Fluxionality Modulating the Magnetic Anisotropy in Lanthanoarene [(ηCnRn)2Ln(II/III)] (n= 4–8) Single-Ion Magnets

Lanthanoarenes have emerged as the best bet for the futuristic application of single-ion magnets in information storage devices. While dysprosocenium molecules with various substituents at the arene ring exhibit a very large blocking temperature, the corresponding Er(III) analogues do not, and this is reversed if the size of the arene ring is eight. Using a combination of ab initio CASSCF and DFT-based molecular dynamics (MD) study, we have explored 25 Dy(III)/Er(III)/Ho(II)/Tb(II)/Dy(II) arene complexes with the ring size varying from 4 to 8 to understand the differences observed and decipher the correlation of structure to the spin dynamics behavior. Among the oxidation state of +2 complexes studied, Tb(II) exhibits the highest barrier, with the Cp–Tb–Cp angle being linear.

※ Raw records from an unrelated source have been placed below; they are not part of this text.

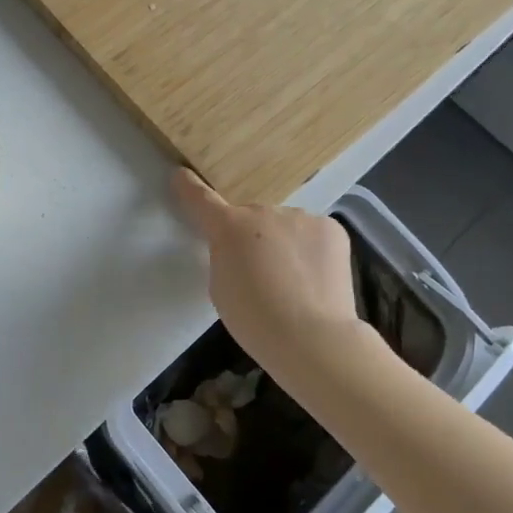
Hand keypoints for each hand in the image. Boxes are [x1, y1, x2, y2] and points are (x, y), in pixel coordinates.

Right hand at [171, 169, 360, 366]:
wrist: (312, 338)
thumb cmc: (254, 320)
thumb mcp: (221, 287)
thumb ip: (225, 257)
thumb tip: (243, 249)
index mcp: (229, 227)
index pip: (202, 200)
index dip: (189, 187)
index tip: (182, 175)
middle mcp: (263, 212)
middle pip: (252, 219)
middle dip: (253, 238)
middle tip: (262, 275)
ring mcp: (300, 216)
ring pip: (285, 225)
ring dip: (284, 243)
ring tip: (295, 282)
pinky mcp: (330, 227)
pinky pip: (312, 233)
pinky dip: (311, 249)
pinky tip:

Further, one of the four-membered arene model studied exhibits a very large barrier of 1442 cm–1, suggesting a potential high-blocking SIM. While bulky substituents at the arene ring help increase the axiality and the CR–Ln–CR angle, this also fetches several agostic C–H···Ln interactions, which injects transverse anisotropy. Furthermore, MD coupled with the CASSCF study reveals that the fluxional behavior of the arene ring generates several rotational conformers that are even accessible at lower temperatures offering a shortcut to the magnetization relaxation process. The importance of structural fluctuations in controlling the magnetic anisotropy by choosing apt metal-ion/ring partners and the corresponding substituents has been highlighted to offer clues to the futuristic SIM design.